There it was again, that same feeling.
And then this morning I knelt beside a white-haired woman in her nineties who was not in good shape, and seemed quite incapable of even sitting up. I said "hello there, how are you?" To which she responded with a look of complete sincerity, "just wonderful." For her, years of laughter and family, health and adventure were days long gone. Yet, was there something inside her that made her not just okay, but wonderful despite a body that had all but given out on her, in a place surrounded by strangers? How I want to cultivate that kind of inner peace and joy, by God's grace that enables me to be thankful even in hard things, even in my twilight. I wonder why it seems that often the people that have suffered hard things are the same ones with a spirit of gratefulness.

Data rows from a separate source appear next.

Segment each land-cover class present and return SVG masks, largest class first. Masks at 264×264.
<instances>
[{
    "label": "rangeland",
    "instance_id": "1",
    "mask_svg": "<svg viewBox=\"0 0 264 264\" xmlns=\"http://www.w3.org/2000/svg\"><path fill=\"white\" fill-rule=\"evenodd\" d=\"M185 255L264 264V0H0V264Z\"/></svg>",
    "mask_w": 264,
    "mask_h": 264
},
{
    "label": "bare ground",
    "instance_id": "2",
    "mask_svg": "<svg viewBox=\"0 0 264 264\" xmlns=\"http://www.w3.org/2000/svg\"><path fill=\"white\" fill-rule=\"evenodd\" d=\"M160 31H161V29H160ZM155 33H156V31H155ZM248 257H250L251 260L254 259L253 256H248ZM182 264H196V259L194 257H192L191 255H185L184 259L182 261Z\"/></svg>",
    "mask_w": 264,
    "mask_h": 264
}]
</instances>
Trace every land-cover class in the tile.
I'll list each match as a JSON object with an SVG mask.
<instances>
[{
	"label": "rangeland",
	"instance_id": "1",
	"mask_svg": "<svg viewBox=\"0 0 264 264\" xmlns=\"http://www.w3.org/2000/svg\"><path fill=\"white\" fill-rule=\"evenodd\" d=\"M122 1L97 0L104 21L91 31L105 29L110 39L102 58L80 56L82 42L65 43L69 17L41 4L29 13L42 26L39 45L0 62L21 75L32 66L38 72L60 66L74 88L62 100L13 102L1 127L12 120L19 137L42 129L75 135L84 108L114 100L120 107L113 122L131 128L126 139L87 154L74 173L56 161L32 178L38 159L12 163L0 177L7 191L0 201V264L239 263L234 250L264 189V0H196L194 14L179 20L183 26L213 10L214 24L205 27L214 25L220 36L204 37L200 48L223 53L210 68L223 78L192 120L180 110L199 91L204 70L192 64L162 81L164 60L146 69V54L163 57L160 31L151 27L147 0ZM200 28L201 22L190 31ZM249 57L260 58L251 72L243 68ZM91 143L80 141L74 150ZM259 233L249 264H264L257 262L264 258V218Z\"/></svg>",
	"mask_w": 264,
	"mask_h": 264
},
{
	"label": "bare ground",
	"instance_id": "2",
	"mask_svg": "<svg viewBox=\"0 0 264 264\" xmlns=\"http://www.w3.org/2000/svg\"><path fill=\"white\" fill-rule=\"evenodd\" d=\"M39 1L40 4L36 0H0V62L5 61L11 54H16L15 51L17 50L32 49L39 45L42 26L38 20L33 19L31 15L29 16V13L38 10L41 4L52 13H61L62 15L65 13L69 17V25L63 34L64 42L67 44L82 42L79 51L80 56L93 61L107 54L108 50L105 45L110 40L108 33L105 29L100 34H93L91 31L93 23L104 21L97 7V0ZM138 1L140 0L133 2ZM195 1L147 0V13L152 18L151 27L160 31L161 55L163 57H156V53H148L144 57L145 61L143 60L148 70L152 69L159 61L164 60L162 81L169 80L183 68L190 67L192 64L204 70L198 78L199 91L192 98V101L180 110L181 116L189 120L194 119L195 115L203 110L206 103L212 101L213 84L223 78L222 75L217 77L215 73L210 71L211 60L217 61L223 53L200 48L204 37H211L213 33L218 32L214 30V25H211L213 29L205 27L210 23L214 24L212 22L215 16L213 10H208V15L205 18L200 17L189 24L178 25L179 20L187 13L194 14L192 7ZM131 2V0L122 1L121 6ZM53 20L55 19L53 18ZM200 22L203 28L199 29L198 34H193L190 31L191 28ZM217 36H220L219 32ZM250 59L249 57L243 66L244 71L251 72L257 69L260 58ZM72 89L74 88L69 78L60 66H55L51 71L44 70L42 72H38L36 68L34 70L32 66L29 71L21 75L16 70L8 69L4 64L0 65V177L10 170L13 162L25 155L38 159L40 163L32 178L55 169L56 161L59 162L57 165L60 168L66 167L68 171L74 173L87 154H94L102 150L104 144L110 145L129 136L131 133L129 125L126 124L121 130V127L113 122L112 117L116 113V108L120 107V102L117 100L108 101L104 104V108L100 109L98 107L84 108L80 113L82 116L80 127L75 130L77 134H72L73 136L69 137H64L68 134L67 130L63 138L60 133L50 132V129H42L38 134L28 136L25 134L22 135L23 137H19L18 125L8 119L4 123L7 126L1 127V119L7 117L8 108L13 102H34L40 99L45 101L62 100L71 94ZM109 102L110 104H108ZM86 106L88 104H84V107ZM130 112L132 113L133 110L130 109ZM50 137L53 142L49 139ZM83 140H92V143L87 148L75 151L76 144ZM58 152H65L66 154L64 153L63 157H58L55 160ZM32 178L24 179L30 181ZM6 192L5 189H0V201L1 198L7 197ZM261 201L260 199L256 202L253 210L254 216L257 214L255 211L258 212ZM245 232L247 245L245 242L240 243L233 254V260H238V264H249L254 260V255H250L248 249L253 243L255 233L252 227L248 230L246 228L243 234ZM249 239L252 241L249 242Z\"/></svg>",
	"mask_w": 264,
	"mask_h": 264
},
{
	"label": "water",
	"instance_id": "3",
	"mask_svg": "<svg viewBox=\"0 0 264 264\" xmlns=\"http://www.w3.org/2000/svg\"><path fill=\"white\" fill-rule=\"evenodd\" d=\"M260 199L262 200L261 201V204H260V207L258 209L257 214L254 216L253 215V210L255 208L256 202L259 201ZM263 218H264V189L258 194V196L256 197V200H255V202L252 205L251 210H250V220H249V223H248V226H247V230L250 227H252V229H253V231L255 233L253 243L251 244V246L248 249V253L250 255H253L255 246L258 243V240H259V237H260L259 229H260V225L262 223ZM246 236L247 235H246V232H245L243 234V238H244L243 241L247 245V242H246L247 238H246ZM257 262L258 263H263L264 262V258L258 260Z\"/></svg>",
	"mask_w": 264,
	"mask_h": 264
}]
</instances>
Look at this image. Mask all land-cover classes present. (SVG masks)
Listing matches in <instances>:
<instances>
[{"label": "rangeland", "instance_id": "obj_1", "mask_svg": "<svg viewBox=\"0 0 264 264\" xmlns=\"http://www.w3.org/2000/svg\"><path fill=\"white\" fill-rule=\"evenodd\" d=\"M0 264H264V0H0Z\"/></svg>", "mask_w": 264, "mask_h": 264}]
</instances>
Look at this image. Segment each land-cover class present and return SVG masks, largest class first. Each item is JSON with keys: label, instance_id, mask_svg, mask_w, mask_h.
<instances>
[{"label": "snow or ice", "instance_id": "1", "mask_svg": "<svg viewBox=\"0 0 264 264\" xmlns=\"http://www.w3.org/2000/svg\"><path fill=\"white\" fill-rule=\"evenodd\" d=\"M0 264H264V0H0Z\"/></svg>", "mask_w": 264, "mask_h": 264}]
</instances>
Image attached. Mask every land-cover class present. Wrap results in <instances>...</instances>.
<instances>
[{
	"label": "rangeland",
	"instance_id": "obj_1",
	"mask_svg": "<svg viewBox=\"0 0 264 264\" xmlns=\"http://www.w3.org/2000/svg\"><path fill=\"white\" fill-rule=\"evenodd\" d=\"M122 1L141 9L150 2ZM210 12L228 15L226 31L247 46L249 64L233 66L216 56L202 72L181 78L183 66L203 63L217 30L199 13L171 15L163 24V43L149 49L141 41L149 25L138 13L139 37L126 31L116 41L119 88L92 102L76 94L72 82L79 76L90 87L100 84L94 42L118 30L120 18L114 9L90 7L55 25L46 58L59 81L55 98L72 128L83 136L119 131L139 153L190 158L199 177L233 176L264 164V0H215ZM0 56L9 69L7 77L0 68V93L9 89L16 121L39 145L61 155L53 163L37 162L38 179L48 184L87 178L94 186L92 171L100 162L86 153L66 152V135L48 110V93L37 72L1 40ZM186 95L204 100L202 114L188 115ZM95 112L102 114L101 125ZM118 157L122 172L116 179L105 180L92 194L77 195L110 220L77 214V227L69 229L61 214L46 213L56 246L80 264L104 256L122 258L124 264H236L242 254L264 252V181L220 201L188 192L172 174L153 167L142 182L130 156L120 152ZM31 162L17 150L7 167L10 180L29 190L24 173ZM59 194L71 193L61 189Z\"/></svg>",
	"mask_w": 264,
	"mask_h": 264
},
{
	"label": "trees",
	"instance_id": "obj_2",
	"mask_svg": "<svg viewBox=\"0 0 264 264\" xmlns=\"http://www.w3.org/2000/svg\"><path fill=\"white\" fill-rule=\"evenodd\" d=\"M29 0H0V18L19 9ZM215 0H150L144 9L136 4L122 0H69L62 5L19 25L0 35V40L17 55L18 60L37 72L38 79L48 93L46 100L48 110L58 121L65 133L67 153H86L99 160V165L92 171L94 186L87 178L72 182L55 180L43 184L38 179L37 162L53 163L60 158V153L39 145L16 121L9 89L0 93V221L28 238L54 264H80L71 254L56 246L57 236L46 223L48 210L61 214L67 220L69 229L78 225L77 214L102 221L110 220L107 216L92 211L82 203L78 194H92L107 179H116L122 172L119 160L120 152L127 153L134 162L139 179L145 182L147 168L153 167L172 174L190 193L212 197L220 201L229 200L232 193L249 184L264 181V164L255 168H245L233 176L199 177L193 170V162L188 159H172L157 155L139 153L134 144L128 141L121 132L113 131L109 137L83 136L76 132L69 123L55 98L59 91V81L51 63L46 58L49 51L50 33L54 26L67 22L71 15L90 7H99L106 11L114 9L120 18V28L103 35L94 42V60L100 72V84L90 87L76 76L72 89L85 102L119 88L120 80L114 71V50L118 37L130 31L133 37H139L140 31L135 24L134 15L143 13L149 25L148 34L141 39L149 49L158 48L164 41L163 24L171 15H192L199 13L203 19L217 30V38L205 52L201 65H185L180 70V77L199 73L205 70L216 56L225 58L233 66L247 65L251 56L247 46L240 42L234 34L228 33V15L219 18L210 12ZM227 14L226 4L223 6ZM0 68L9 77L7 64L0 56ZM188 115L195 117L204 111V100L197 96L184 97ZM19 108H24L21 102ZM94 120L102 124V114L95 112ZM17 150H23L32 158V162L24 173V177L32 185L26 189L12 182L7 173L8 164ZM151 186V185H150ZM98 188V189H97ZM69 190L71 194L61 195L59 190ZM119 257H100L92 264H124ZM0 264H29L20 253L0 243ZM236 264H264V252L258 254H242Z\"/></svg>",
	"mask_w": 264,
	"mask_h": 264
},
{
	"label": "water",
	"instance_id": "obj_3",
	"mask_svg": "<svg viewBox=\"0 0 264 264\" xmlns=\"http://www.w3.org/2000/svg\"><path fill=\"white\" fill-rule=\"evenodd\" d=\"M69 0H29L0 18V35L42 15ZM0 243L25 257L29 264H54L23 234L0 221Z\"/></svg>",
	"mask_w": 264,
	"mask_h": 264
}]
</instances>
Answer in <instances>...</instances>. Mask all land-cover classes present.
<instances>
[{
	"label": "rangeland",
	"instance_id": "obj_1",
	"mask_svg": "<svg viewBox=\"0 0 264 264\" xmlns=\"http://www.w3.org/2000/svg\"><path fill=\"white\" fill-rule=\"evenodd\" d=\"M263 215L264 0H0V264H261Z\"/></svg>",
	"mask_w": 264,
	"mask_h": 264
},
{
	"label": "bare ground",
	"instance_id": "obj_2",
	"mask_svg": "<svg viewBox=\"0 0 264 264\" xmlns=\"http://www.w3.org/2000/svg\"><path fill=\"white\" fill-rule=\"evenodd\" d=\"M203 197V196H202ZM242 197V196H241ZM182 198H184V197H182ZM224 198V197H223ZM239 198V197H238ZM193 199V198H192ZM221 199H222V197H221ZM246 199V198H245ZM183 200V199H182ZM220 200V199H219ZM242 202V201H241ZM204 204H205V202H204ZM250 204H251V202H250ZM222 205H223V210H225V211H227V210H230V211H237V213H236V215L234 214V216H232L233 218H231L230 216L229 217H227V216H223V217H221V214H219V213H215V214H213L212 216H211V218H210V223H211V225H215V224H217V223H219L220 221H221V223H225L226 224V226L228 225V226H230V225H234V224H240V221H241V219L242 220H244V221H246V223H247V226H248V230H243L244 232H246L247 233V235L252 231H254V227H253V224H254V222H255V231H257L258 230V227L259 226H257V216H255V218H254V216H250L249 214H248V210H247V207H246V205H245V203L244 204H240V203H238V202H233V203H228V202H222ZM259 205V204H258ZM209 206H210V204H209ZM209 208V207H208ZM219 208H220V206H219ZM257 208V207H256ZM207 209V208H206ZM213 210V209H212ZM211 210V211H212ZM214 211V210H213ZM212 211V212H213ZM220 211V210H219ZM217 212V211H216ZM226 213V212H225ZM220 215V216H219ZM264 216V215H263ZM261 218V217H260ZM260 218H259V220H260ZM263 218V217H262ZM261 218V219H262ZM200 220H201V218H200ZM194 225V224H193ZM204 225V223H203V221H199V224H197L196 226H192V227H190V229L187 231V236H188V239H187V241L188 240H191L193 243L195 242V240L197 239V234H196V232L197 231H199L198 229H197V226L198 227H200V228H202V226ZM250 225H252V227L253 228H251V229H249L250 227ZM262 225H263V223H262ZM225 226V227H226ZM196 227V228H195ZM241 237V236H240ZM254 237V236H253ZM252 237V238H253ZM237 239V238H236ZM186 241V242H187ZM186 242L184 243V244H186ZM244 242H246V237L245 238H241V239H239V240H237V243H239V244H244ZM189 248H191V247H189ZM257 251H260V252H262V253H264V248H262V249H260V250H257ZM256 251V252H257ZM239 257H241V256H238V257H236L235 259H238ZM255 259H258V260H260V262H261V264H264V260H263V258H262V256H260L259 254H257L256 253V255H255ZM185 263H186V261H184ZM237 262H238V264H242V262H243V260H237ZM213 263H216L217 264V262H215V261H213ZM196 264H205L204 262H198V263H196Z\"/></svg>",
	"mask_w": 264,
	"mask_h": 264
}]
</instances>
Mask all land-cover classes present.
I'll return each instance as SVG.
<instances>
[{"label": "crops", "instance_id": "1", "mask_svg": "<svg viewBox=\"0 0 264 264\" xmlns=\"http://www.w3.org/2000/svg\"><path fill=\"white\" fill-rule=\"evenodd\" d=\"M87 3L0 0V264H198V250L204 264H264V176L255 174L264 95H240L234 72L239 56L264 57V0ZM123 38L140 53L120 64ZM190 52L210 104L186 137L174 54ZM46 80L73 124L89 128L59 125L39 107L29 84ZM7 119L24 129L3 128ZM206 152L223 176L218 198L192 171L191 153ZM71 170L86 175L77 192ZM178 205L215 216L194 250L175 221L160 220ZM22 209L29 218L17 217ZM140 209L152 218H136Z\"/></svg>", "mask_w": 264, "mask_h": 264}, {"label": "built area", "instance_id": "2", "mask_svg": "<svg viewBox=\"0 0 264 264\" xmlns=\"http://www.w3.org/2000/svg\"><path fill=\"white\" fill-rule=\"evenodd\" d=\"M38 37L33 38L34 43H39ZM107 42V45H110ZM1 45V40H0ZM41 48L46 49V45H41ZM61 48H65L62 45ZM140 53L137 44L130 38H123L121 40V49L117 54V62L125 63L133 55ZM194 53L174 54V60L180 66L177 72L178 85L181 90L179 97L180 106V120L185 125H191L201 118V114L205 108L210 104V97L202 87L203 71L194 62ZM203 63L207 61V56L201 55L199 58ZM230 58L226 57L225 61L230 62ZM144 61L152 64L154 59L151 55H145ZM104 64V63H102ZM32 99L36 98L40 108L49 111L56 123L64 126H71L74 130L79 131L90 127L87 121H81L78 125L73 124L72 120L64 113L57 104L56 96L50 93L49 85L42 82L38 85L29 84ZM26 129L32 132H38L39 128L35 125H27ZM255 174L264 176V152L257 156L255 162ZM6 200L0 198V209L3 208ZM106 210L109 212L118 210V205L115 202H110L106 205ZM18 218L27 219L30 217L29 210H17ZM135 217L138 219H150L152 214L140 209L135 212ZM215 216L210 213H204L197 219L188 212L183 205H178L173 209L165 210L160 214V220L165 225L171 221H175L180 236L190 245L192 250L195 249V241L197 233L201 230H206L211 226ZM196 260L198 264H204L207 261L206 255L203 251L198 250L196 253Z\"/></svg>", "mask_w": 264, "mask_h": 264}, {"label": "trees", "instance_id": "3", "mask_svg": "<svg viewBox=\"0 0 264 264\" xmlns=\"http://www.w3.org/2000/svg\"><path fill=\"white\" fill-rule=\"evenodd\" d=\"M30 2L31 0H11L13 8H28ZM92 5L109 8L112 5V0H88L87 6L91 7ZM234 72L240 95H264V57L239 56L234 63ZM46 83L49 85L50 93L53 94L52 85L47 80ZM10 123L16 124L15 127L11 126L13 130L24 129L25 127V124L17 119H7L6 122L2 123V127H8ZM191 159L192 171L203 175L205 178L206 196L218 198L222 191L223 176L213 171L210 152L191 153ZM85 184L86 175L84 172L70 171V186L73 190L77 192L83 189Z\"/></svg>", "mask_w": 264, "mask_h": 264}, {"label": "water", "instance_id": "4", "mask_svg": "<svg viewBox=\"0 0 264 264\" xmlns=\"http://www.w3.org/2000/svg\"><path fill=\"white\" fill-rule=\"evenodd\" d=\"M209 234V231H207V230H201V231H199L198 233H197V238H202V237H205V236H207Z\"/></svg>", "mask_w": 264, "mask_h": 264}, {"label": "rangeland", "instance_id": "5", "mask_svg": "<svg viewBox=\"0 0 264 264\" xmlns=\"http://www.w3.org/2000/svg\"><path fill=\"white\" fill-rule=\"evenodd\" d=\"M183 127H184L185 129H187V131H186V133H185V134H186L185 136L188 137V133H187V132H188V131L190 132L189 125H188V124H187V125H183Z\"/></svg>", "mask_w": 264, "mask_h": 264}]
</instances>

I know this is a rambly post; I guess I'm in a rambly mood. I must also mention how thankful I am for my husband, with whom I am so smitten. It was a good design, this whole partnering thing. I don't know how I'd do it without him. Last weekend Josh and I went mountain biking. Did you catch that I said Josh and I, meaning not the helmets galore, sippy cups and trailers and baby seats, a-circus-is-coming-your-way kind of biking. This was the light, free, I-can-go-as-fast-as-I-like-down- rocky-narrow-trails kind of biking. Needless to say,this kind of biking doesn't happen too often for me anymore. Josh on the other hand who does not have a ton of height but has what I call power-house legs, rides a whole lot. After we did the trail my out-of-shape self was panting up a steep road and suddenly I felt Josh's hand, firm on my back, powering me up that hill and uttering words of encouragement the whole way. It is not the first time that he's done that. We love to ride together but I am just not as adept of a bicycler. I can't help but smile when I feel that hand reminding me of his strength and how I love to lean on him. I have never had much confidence and Josh seemed to get an extra dose. The hand on my back felt like such a tangible reminder of his voice over the years, saying,"sing, write, create, love, let it shine." The gentle ways his love has helped me see myself through God's eyes, and that my worth comes from Christ alone, nothing else. Anyway we reached the top and collapsed in a sweaty heap, chests heaving and staring at the clouds above the strangely vacant mountain. And there it was again, a moment that makes you stop breathless, and tuck it away in that safe place.